C’est un film très fort sur la mécanique xénophobe qu’a réalisé l’Allemand d’origine afghane Burhan Qurbani et qu’Arte TV a récemment diffusé.
En août 1992, la ville de Rostock est le théâtre de violents incidents dont les protagonistes sont de jeunes extrémistes qui, avec le soutien d’une partie de la population, entendent contraindre la municipalité à fermer un centre d’accueil de demandeurs d’asile, principalement fréquenté par les Roumains et des Tsiganes, ainsi que des appartements qui accueillent des familles vietnamiennes.
Rostock est une ville portuaire sur la Baltique, dans la partie orientale de l’Allemagne. Dans les années qui suivirent la réunification du pays, l’explosion du chômage et le retrait de l’État provoquèrent le désarroi de nombreux jeunes et la montée de mouvements xénophobes nostalgiques du troisième Reich.
C’est une bande de jeunes que filme Burhan Qurbani au long d’une journée fatidique, celle du 24 août. Leur repère est le vieux minibus de Sandro, le chef de bande qui assoit son autorité par son âge (il a déjà une famille), par la force physique et par la solidité de ses convictions nazies. Il y a aussi Robbie, un jeune écorché vif qui ne tient pas en place, danse devant les cordons de police et rêve d’en découdre. Il y a Stefan, qui se définit comme un type normal, ni de droite ni de gauche mais dont le père, Martin, est une personnalité du parti social-démocrate. Et puis il y a les filles, dont Jennie, dont l’indifférence fait le désespoir de Robbie, mais qui se jette dans les bras de Stefan.
Le film suit heure par heure le déroulement de la journée. Il adopte successivement le point de vue de la bande de jeunes, qui passe l’après-midi à la plage avant de se rendre à la nuit tombée à l’immeuble des Tournesols où sont assiégés les étrangers ; de Martin, déchiré et paralysé par la prise de conscience de ce que son fils lui échappe et passe à l’ennemi ; de Lien, une jeune vietnamienne qui vient d’obtenir ses papiers et du travail et voit son rêve d’intégration se fracasser.
Lorsque dans la nuit, les forces de l’ordre se retirent, les émeutiers lancent par les fenêtres des Tournesols des cocktails Molotov, pénètrent dans un appartement qu’ils saccagent et où ils mettent le feu.
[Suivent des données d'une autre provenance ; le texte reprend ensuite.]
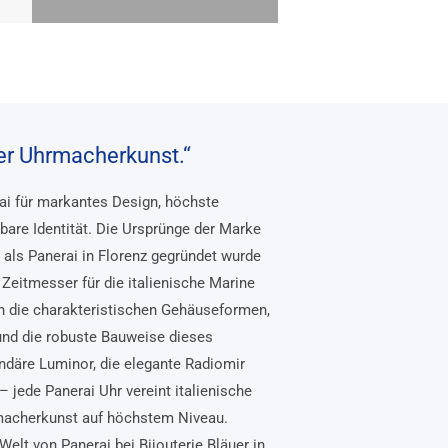
her Uhrmacherkunst.“
rai für markantes Design, höchste
bare Identität. Die Ursprünge der Marke
, als Panerai in Florenz gegründet wurde
Zeitmesser für die italienische Marine
n die charakteristischen Gehäuseformen,
und die robuste Bauweise dieses
ndäre Luminor, die elegante Radiomir
– jede Panerai Uhr vereint italienische
macherkunst auf höchstem Niveau.
Welt von Panerai bei Bijouterie Bläuer in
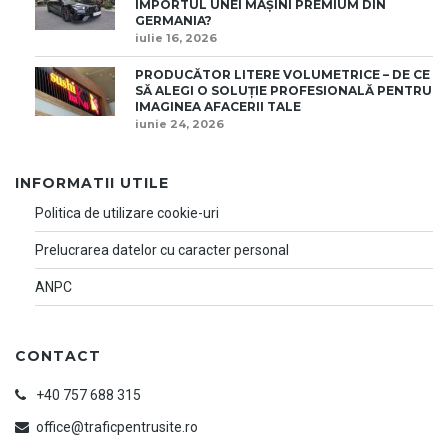
IMPORTUL UNEI MAȘINI PREMIUM DIN
GERMANIA?
iulie 16, 2026
PRODUCĂTOR LITERE VOLUMETRICE – DE CE
SĂ ALEGI O SOLUȚIE PROFESIONALĂ PENTRU
IMAGINEA AFACERII TALE
iunie 24, 2026
INFORMATII UTILE
Politica de utilizare cookie-uri
Prelucrarea datelor cu caracter personal
ANPC
CONTACT
+40 757 688 315
office@traficpentrusite.ro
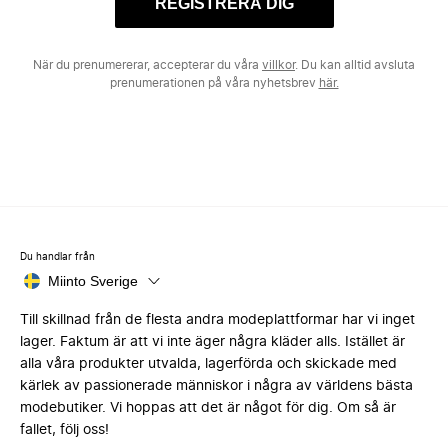
REGISTRERA DIG
När du prenumererar, accepterar du våra
villkor
. Du kan alltid avsluta
prenumerationen på våra nyhetsbrev
här.
Du handlar från
Miinto Sverige
Till skillnad från de flesta andra modeplattformar har vi inget
lager. Faktum är att vi inte äger några kläder alls. Istället är
alla våra produkter utvalda, lagerförda och skickade med
kärlek av passionerade människor i några av världens bästa
modebutiker. Vi hoppas att det är något för dig. Om så är
fallet, följ oss!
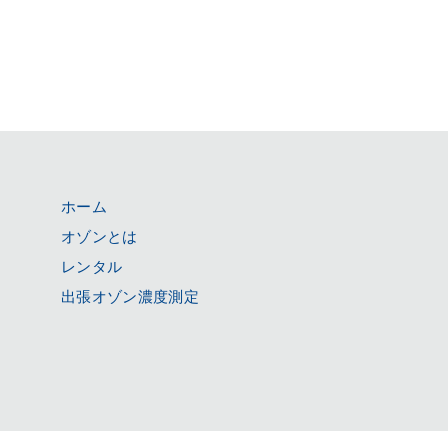
ホーム
オゾンとは
レンタル
出張オゾン濃度測定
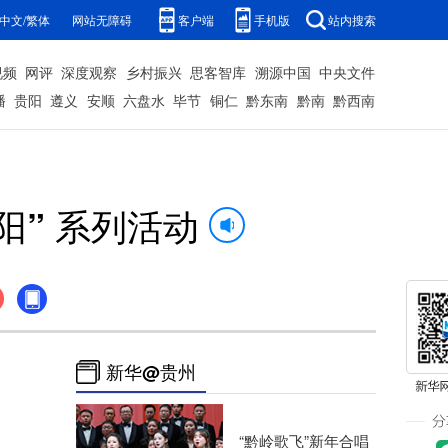
中文/繁体
网站无障碍
客户端
手机版
站内搜索
视频
网评
深度观察
乡村振兴
思客智库
溯源中国
中央文件
播
贵阳
遵义
安顺
六盘水
毕节
铜仁
黔东南
黔南
黔西南
阳” 系列活动
新华@贵州
“黔岭歌飞”新年合唱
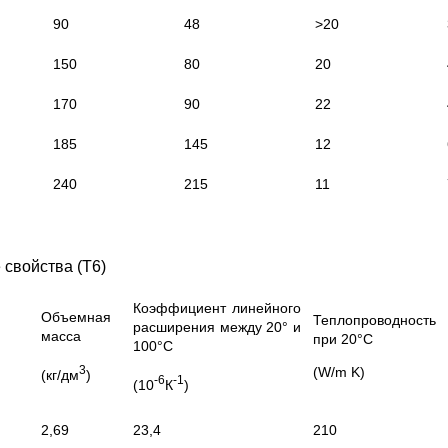
90
48
>20
150
80
20
170
90
22
185
145
12
240
215
11
 свойства (T6)
Коэффициент линейного
Объемная
Теплопроводность
расширения между 20° и
масса
при 20°С
100°С
3
(W/m K)
(кг/дм
)
-6
-1
(10
К
)
2,69
23,4
210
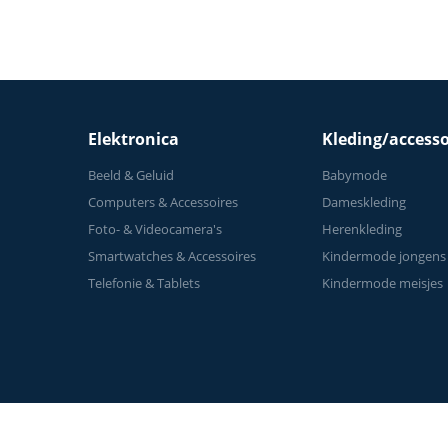
Elektronica
Kleding/accesso
Beeld & Geluid
Babymode
Computers & Accessoires
Dameskleding
Foto- & Videocamera's
Herenkleding
Smartwatches & Accessoires
Kindermode jongens
Telefonie & Tablets
Kindermode meisjes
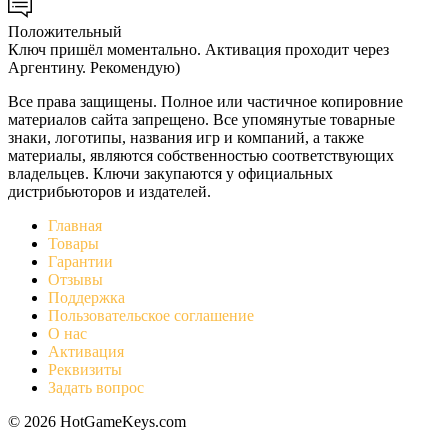
Положительный
Ключ пришёл моментально. Активация проходит через
Аргентину. Рекомендую)
Все права защищены. Полное или частичное копировние
материалов сайта запрещено. Все упомянутые товарные
знаки, логотипы, названия игр и компаний, а также
материалы, являются собственностью соответствующих
владельцев. Ключи закупаются у официальных
дистрибьюторов и издателей.
Главная
Товары
Гарантии
Отзывы
Поддержка
Пользовательское соглашение
О нас
Активация
Реквизиты
Задать вопрос
© 2026 HotGameKeys.com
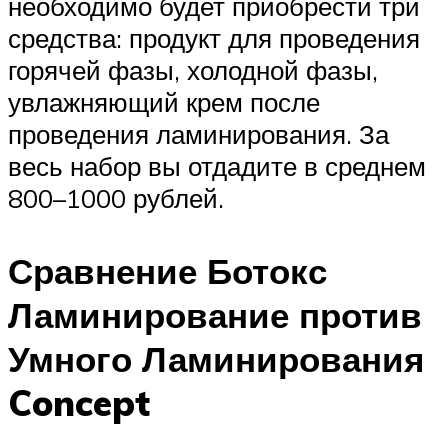
необходимо будет приобрести три
средства: продукт для проведения
горячей фазы, холодной фазы,
увлажняющий крем после
проведения ламинирования. За
весь набор вы отдадите в среднем
800–1000 рублей.
Сравнение Ботокс
Ламинирование против
Умного Ламинирования
Concept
Pour Stefan, qui a fait l’amour avec Jennie en fin d’après-midi, la violence et l’incendie sont comme un orgasme. C’est aussi un moment extrême, dans lequel il pourrait aussi, comme un membre de la bande avant lui, se jeter du balcon et périr.
Le film de Burhan Qurbani est magnifique car il explore la complexité de la mécanique xénophobe et comment elle entraîne des jeunes. Ceux-ci se croient forts. En réalité, c’est leur extrême fragilité, leur anxiété, leur désespoir qui les jette dans en engrenage de colère et de haine.